**Source excerpt:**
>>>>>

Kiara Zanon (born August 22, 2002) is an American ice hockey player for Penn State and member of the United States women's national ice hockey team. She was named the Women's Hockey Commissioners Association National Rookie of the Year in 2022.

Playing career
Zanon began her collegiate career for Penn State during the 2020–21 season. During her freshman year, she recorded 10 goals and 20 assists in 21 games. She led the team in points with 30, and led all rookies in the country in points, points per game, assists, and assists per game. She set a program single-season record with a +23 plus–minus rating and a program best nine multi-point games. She was named College Hockey America (CHA) Rookie of the Month three consecutive months in December 2020, January 2021 and February 2021. She was also named the Hockey Commissioners Association Women's National Rookie of the Month in December 2020. Following an outstanding season, she was named to the CHA All-First Team, and All-Rookie Team. She was also awarded the CHA Player of the Year, CHA Rookie of the Year, and the Women's Hockey Commissioners Association National Rookie of the Year. She was also named a Second Team CCM/AHCA All-American and a top-ten finalist for the Patty Kazmaier Award, becoming the first Nittany Lion player to achieve this honor in program history.

<<<<<

**Information provided:**
>>>>>

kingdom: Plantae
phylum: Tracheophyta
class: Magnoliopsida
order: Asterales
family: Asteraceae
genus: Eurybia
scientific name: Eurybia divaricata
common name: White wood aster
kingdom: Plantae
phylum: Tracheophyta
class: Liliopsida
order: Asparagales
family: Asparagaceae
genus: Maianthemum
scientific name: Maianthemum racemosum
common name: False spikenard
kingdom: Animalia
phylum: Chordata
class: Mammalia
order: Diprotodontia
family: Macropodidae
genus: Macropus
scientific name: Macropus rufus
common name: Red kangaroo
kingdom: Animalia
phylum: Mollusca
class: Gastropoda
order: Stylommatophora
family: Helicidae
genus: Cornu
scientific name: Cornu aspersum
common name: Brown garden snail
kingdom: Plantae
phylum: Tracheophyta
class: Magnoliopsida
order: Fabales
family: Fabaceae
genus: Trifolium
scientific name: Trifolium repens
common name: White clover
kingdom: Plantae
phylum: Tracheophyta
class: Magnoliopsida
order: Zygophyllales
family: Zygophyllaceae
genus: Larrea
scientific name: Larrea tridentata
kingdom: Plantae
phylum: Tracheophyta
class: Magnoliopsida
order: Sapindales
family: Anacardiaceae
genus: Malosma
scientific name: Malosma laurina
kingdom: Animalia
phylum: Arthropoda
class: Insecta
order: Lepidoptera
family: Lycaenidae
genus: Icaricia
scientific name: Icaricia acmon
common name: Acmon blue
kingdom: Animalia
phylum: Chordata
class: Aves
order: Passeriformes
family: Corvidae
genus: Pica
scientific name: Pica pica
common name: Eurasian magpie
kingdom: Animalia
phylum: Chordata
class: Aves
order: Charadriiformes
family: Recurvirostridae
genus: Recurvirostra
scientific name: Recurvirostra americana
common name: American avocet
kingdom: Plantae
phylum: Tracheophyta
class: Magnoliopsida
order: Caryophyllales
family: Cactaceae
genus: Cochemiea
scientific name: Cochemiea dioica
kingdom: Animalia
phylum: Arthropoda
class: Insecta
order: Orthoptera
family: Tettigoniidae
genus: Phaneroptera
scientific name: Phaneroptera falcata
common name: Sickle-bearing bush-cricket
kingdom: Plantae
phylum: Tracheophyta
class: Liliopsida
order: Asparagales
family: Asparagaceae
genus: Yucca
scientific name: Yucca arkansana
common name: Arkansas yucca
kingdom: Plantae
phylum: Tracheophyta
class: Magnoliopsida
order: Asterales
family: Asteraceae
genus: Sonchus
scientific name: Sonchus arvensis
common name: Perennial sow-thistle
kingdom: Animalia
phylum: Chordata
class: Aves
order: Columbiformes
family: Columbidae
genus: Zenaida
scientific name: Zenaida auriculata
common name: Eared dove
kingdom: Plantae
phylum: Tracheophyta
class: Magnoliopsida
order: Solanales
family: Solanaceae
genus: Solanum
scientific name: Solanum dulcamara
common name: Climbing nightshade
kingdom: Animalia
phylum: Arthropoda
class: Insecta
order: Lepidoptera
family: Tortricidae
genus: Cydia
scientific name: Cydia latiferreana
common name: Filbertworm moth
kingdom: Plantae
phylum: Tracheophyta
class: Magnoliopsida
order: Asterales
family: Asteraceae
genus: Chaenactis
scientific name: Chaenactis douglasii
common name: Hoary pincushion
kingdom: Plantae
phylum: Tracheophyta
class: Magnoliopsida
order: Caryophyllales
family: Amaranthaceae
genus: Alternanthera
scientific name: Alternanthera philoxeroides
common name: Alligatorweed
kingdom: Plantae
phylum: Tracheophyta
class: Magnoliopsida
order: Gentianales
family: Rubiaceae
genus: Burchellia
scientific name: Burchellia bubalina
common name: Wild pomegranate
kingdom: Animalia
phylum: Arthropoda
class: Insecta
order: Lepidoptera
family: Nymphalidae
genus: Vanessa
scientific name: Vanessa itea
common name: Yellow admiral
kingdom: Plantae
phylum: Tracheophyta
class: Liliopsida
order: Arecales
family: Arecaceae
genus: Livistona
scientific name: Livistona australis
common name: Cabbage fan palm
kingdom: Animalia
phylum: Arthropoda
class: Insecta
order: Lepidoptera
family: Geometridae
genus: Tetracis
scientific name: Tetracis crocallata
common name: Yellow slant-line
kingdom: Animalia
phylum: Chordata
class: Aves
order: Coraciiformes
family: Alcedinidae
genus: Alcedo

<<<<<

**Directives:**
[A] In the biography of the hockey player Kiara Zanon, what program single-season record did she set as a freshman?
[B] Resume the biography of the hockey player Kiara Zanon from the point where it stops.

**Task answers:**
[A] She set a program single-season record with a +23 plus–minus rating.

[B]
During the 2021–22 season in her sophomore year, she recorded thirteen goals and 26 assists in 33 games. She ranked second in the CHA in points with 39, and led the CHA in assists with 26. Following the season was named to the CHA All-First Team. 

On June 1, 2022, Zanon was named a co-captain of the Nittany Lions for the 2022–23 season. On December 4, 2022, Zanon recorded her first career hat-trick in a game against Syracuse, as Penn State set a program record for the most goals scored in a single game. On January 13, 2023, Zanon recorded her 100th career point, becoming the fourth Nittany Lion in program history to reach the milestone. She also became the fastest player in program history to reach the milestone.

International play

Zanon represented the United States at the 2019 IIHF World Women's U18 Championship where she recorded one assist in five games and won a silver medal. She again represented the United States at the 2020 IIHF World Women's U18 Championship, where she recorded one goal and two assists in five games and won a gold medal. She scored the game-winning goal in overtime against Canada in the gold medal game.

Career statistics

Regular season and playoffs

International

References

External links
 

2002 births
Living people
American women's ice hockey forwards
Ice hockey people from New York (state)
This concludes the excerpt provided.